#############################
Various ways of misusing yahi
#############################
It's one feature I like of yahi you can combine
- :ref:`notch` and :ref:`shoot` programmatically
- abuse :ref:`yahi_all_in_one_maker`
to obtain versatile results
================
parsing auth.log
================
Imagine you are a sysadmin and your boss want a graph of all the request
you do, and you don't like using excel
.. literalinclude:: ../../examples/plot_attack
.. image:: ../../examples/attack.png
**********************************
Histograms or time series from CSV
**********************************
================================
CSV that can be parsed as regexp
================================
There are simple cases when CSV don't have strings embedded and are litteraly comma separated integers/floats.
In this case, CSV can be parsed as a regexp and it's all the more convenient when the CSV has no title.
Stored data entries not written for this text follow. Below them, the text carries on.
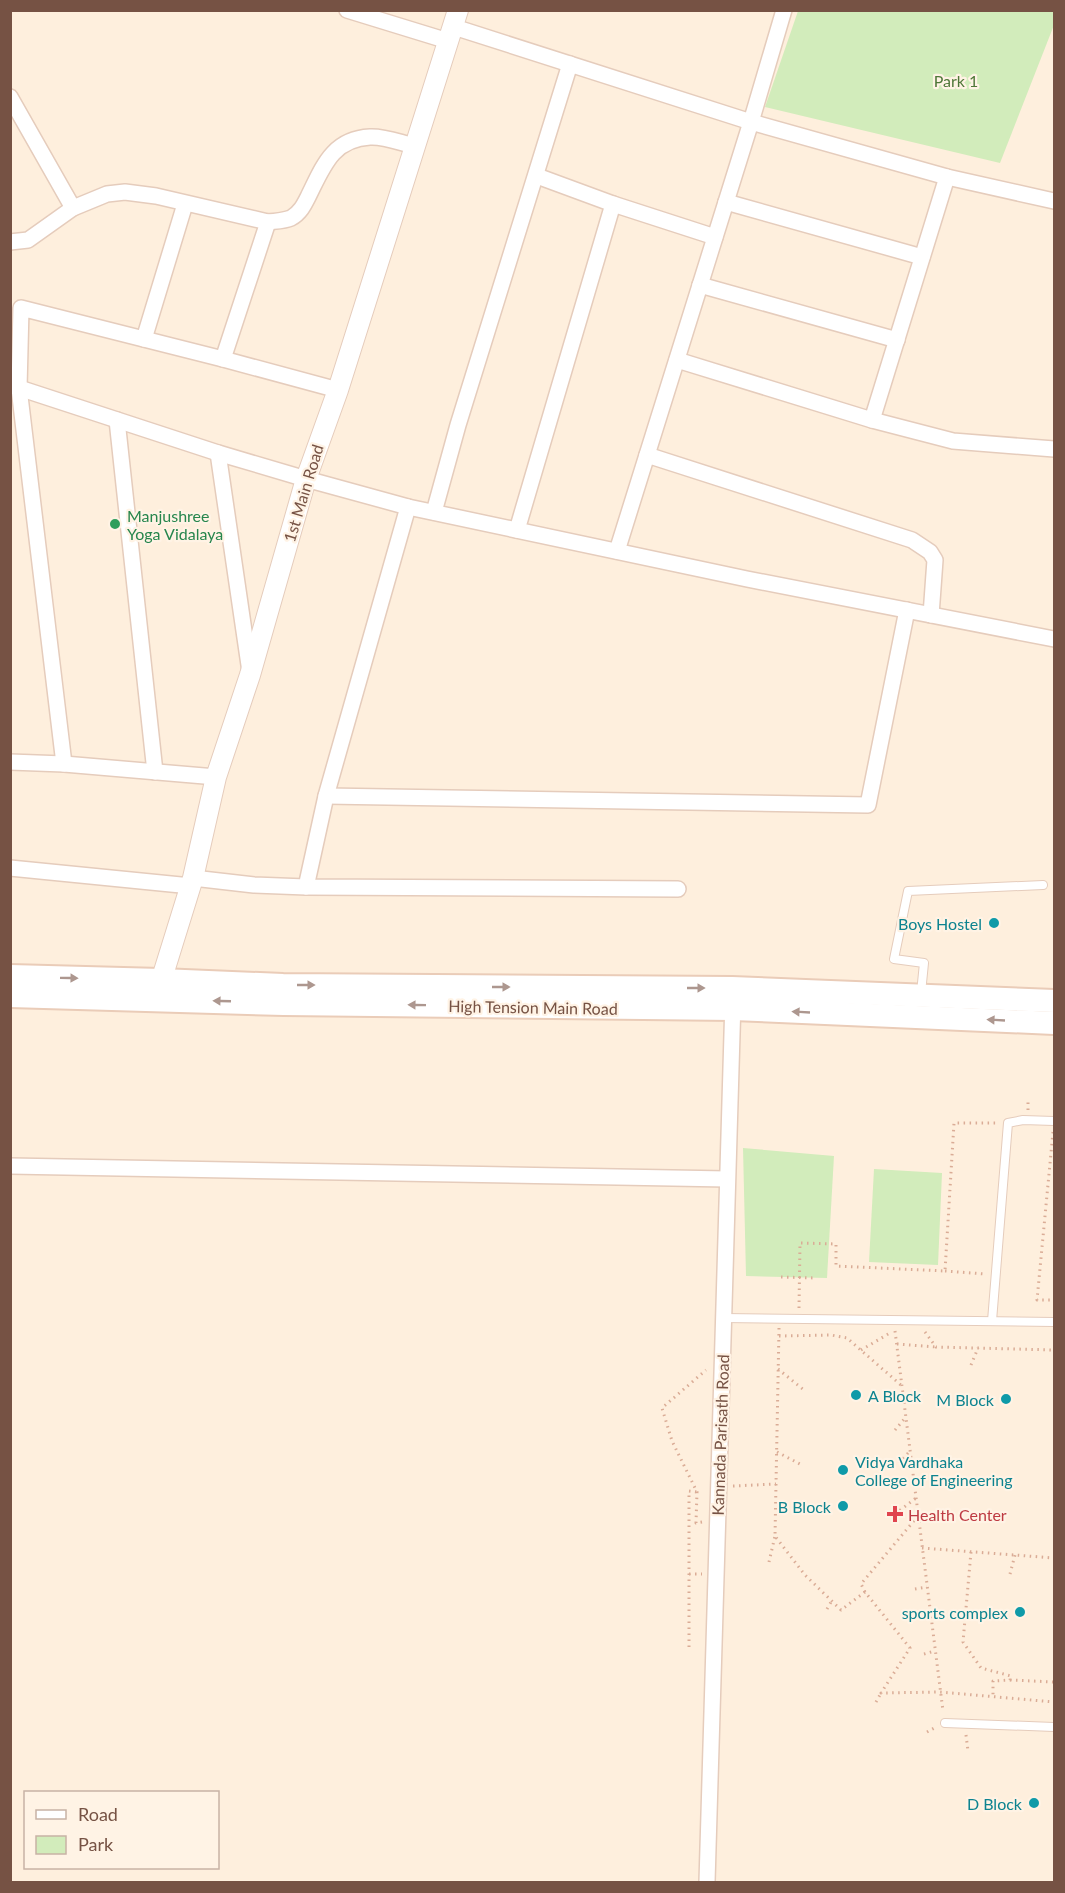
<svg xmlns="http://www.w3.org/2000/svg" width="1065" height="1893" viewBox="0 0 1065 1893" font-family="Lato,sans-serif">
<rect width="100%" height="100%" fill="#feefdd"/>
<g fill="#d2ecbb">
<polygon points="798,11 1054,11 1054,25 1000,163 765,107"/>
<polygon points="743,1148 834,1156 827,1278 746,1276"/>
<polygon points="874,1169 942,1173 938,1265 869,1262"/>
</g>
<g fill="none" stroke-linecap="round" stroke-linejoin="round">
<defs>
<g id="service">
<polyline points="921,993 924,963 894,959 908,891 1043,885"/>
<polyline points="723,1318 1054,1322"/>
<polyline points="992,1321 1008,1123 1023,1120 1054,1121"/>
<polyline points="945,1723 1054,1727"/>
</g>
<g id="minor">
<polyline points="347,10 448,41"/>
<polyline points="454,27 751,122 947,177 1054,201"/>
<polyline points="10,97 73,208"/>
<polyline points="537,176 613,204 715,237"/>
<polyline points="726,202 922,257"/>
<path d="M10 242 28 240 73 208 107 194 125 192 156 196 268 222C276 221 284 221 291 218 300 213 304 205 308 197 323 167 332 139 370 137 384 136 401 143 415 146"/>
<polyline points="700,285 897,340"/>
<polyline points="144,339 185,204"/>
<polyline points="223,359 268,222"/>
<polyline points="677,360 872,420 953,441 1054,449"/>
<polyline points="10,385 218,453 306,479 408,507 747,579 1054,639"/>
<polyline points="117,420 155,772"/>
<polyline points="872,420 947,177"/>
<polyline points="218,453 250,672"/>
<polyline points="647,455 912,540 930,552 935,560 931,615"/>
<polyline points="434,512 458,425 570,64"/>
<polyline points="517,530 613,204"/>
<polyline points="617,551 751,122 784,10"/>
<polyline points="10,762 64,764 216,777"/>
<polyline points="64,764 19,388 21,308 223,359 338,390"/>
<polyline points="326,796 868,805 907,610"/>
<polyline points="10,868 191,886"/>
<polyline points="193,878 254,885 306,887 678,889"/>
<polyline points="306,887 326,796 408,507"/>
<polyline points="10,1166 727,1179"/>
<polyline points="707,1882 733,1000"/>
</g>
<polyline id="tertiary" points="157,994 193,878 216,777 250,675 306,479 338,390 458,10"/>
<g id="secondary">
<polyline points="10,976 161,980 283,985 732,988 1054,1001"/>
<polyline points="10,996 284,1004 733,1009 1054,1023"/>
</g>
</defs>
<use href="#service" stroke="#e5ccbc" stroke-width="10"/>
<use href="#minor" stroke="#e5ccbc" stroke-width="18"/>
<use href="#tertiary" stroke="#e5ccbc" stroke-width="22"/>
<use href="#secondary" stroke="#eaccb8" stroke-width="26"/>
<g stroke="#daac96" stroke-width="3" stroke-dasharray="1.5 4.5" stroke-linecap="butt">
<polyline points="1028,1110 1028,1101"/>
<polyline points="1053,1132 1037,1300 1054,1300"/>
<polyline points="945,1271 985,1274"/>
<polyline points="781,1277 816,1278"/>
<polyline points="799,1308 800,1243 836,1244 836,1266 945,1271 954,1123 998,1123"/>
<polyline points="779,1328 775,1536 805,1575 841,1610 865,1592 910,1648 881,1693 940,1692 1054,1702"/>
<polyline points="895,1331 943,1711"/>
<polyline points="925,1332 936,1347 1054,1350"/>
<polyline points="779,1336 831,1335 847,1338 902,1386"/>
<polyline points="897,1344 936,1347"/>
<polyline points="861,1350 890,1333"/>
<polyline points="971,1365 978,1348"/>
<polyline points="778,1369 804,1390"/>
<polyline points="895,1430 906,1417"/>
<polyline points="777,1452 800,1464"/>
<polyline points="899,1463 910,1451"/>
<polyline points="733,1486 776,1484"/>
<polyline points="895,1514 916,1498"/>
<polyline points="702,1522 696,1523 697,1492 672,1441 662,1408 706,1370"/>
<polyline points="922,1548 1054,1558"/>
<polyline points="971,1552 963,1642 981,1668 1011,1676 1010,1680 993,1681 993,1696"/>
<polyline points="769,1562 775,1536"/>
<polyline points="689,1574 702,1574"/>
<polyline points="1010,1574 1015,1555"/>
<polyline points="915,1589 927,1587"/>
<polyline points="865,1592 861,1584 918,1516"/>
<polyline points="827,1609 831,1602"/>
<polyline points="689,1647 689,1491 697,1492"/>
<polyline points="924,1654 935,1651"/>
<polyline points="1010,1680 1054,1682"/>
<polyline points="876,1702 881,1693"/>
<polyline points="927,1732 936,1727"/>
<polyline points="966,1735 968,1751"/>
</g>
<use href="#service" stroke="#fff" stroke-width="8"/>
<use href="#minor" stroke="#fff" stroke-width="15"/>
<use href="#tertiary" stroke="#fff" stroke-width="20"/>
<use href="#secondary" stroke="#fff" stroke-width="22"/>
</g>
<defs><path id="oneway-solid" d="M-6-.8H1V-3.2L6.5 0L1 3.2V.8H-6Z" transform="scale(1.5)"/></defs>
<g fill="#ad978f">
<use href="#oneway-solid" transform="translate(69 978) rotate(1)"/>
<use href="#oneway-solid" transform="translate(306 985)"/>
<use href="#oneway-solid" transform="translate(501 987)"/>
<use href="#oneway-solid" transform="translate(696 988)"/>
<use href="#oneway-solid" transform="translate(222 1001) rotate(-178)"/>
<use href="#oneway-solid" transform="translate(417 1005) rotate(-179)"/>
<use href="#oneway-solid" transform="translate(801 1012) rotate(-177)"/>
<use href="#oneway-solid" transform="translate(996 1020) rotate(-177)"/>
</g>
<circle fill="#2e9e5b" stroke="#fff3e5" stroke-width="2" cx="115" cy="524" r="6"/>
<g fill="#0f9aa8" stroke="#fff3e5" stroke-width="2">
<circle cx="994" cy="923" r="6"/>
<circle cx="856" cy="1395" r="6"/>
<circle cx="1006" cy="1399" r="6"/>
<circle cx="843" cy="1470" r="6"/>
<circle cx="843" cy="1506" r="6"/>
<circle cx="1020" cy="1612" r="6"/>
<circle cx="1034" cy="1803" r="6"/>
</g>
<path fill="#e0444e" stroke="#fff3e5" stroke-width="2" d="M892 1505h6v6h6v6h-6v6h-6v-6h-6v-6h6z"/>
<g text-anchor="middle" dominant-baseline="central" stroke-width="4.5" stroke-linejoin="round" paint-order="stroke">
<g font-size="16" fill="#4f7738" stroke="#fff3e5">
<text x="956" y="80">Park 1</text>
</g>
<g font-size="16" fill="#765244" stroke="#fff3e5">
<text transform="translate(303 493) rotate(-73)">1st Main Road</text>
<text transform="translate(533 1007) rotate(1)">High Tension Main Road</text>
<text transform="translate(720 1435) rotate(-88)">Kannada Parisath Road</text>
</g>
<g font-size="16" fill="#27864d" stroke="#fff3e5" text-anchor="start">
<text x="127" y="515">Manjushree<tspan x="127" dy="18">Yoga Vidalaya</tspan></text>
</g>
<g font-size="16" fill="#0d838f" stroke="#fff3e5" text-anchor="end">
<text x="982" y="923">Boys Hostel</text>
<text x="868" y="1395" text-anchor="start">A Block</text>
<text x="994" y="1399">M Block</text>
<text x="855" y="1461" text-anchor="start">Vidya Vardhaka<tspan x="855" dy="18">College of Engineering</tspan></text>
<text x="831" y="1506">B Block</text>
<text x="1008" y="1612">sports complex</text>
<text x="1022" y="1803">D Block</text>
</g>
<g font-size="16" fill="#be3a42" stroke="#fff3e5" text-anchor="start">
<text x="908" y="1514">Health Center</text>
</g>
</g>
<rect width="1065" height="1893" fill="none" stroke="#765244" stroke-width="24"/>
<rect x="24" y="1791" width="195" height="78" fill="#fff3e5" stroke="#c8b3a5" stroke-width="1.5"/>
<rect x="36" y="1810" width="30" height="9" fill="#ffffff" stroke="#c8b3a5" stroke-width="1.5"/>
<text x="78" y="1821" font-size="18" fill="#765244">Road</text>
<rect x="36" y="1836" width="30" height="18" fill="#d2ecbb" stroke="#c8b3a5" stroke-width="1.5"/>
<text x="78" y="1851" font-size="18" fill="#765244">Park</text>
</svg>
Here is an example using the CSV coming from the CSV generated by `trollometre `_
A line is made off a timestamp followed by various (int) counters.
.. tip:: For the sake of ease of use I hacked the date_pattern format to accept "%s" as a timestamp (while it's normally
only valid strptime formater)
.. literalinclude:: test.py
or alternatively:
.. literalinclude:: test1a.py
Then, all that remains to do is ::
yahi_all_in_one_maker
firefox aio.html
You click on time series and can see the either the chronological time serie
.. image:: csv_1.png
Or the profile by hour
.. image:: csv_2.png
================================
Raw approach with csv.DictReader
================================
Let's take the use case where my job insurance sent me the data of all the 10000 jobless persons
in my vicinity consisting for each line of :
opaque id,civility,firstname, lastname, email,email of the counseler following the job less person
For this CSV, I have the title as the first line, and have strings that may countain ",", hence the regexp approach
is strongly ill advised.
What we want here is 2 histograms :
- the frequency of the firstname (that does not violates RGPD) and that I can share,
- how much each adviser is counseling.
Here is the code
.. literalinclude:: test2.py
Then, all that remains to do is ::
yahi_all_in_one_maker && firefox aio.html
And here we can see that each counseler is following on average ~250 jobless persons.
.. image:: csv_3.png
And the frequency of the firstname
.. image:: csv_4.png
Which correlated with the demographic of the firstname as included here below tends to prove
that the older you are the less likeky you are to be jobless.
I am not saying *ageism*, the data are doing it for me.
.. image:: csv_5.png
.. image:: csv_6.png
.. image:: csv_7.png
=============================
Graphing data from a database
=============================
Thanks to `trollometre `_ I also have
real life data coming from a bluesky bot that I may want to graph with
the following database structure::
CREATE TABLE posts (
uri TEXT PRIMARY KEY,
url TEXT NOT NULL,
post JSON NOT NULL,
created_at TIMESTAMP DEFAULT NOW(),
is_spam BOOL,
maybe_spam BOOL,
score INTEGER not NULL
);
The interesting columns here are :
- *created_at* wich is datetime at which a post is being put into base;
- *maybe_spam* which is the value of detection of spam (99% reliable);
- *score* which is the sum of likes, answers and repost a bluesky post got
for being reposted.
.. literalinclude:: test4.py
*****************************
Smaller granularity than hour
*****************************
Here I simply show case that *hour_* category can be used for sub hour slicing,
as long as you use something that is lexicographically sortable.
.. image:: sql1.png
****************
Simple histogram
****************
Ratio of spam vs ham detected in the database
.. image:: sql2.png
**********
Date serie
**********
With the cumulated score per day as a time serie you can notice that in France
the 10th and 17th of september 2025 had quite an echo.
.. image:: sql3.png
=====================================
Making connection graph from web logs
=====================================
A connection graph tells the journey of visitors between web pages.
Here I made a minimal web site with 5 web pages, *a*, *b* ... that can be clicked
to visit one another.
.. literalinclude:: test3.py
This example illustrates how to simply use the library of regexp of logs.
******
Result
******
After executing ::
python docs/source/test3.py | dot -T png > docs/source/dot.png
We have got the following result:
.. image:: dot.png